:: MATERIALS PROVIDED ::

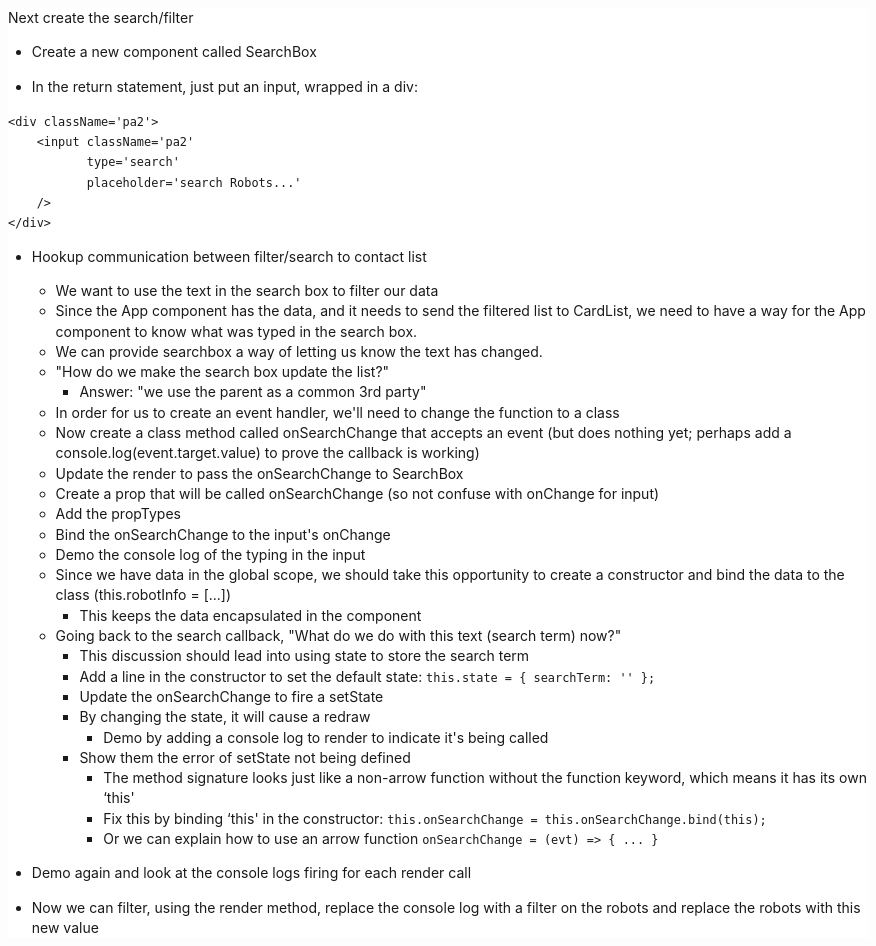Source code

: Next create the search/filter

-   Create a new component called SearchBox

-   In the return statement, just put an input, wrapped in a div:

```
<div className='pa2'>
    <input className='pa2'
           type='search'
           placeholder='search Robots...'
    />
</div>
```

-   Hookup communication between filter/search to contact list
    -   We want to use the text in the search box to filter our data
    -   Since the App component has the data,
        and it needs to send the filtered list to CardList,
        we need to have a way for the App component to know what was typed in the search box.
    -   We can provide searchbox a way of letting us know the text has changed.
    -   "How do we make the search box update the list?"
        -   Answer: "we use the parent as a common 3rd party"
    -   In order for us to create an event handler, we'll need to change the function to a class
    -   Now create a class method called onSearchChange that accepts an event
        (but does nothing yet; perhaps add a console.log(event.target.value) to prove the callback is working)
    -   Update the render to pass the onSearchChange to SearchBox
    -   Create a prop that will be called onSearchChange (so not confuse with onChange for input)
    -   Add the propTypes
    -   Bind the onSearchChange to the input's onChange
    -   Demo the console log of the typing in the input
    -   Since we have data in the global scope,
        we should take this opportunity to create a constructor and bind the data to the class (this.robotInfo = [...])
        -   This keeps the data encapsulated in the component
    -   Going back to the search callback, "What do we do with this text (search term) now?"
        -   This discussion should lead into using state to store the search term
        -   Add a line in the constructor to set the default state:
            `this.state = { searchTerm: '' };`
        -   Update the onSearchChange to fire a setState
        -   By changing the state, it will cause a redraw
            -   Demo by adding a console log to render to indicate it's being called
        -   Show them the error of setState not being defined
            -   The method signature looks just like a non-arrow function without the function keyword, which means it has its own ‘this'
            -   Fix this by binding ‘this' in the constructor:
                `this.onSearchChange = this.onSearchChange.bind(this);`
            -   Or we can explain how to use an arrow function
                `onSearchChange = (evt) => { ... }`

-   Demo again and look at the console logs firing for each render call

-   Now we can filter, using the render method, replace the console log with a filter on the robots and replace the robots with this new value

:::

REQUIRED ACTION:
Using the records above, find the number of lines that contain the string "value", and give that number without further comment.

YOUR SOLUTION:
2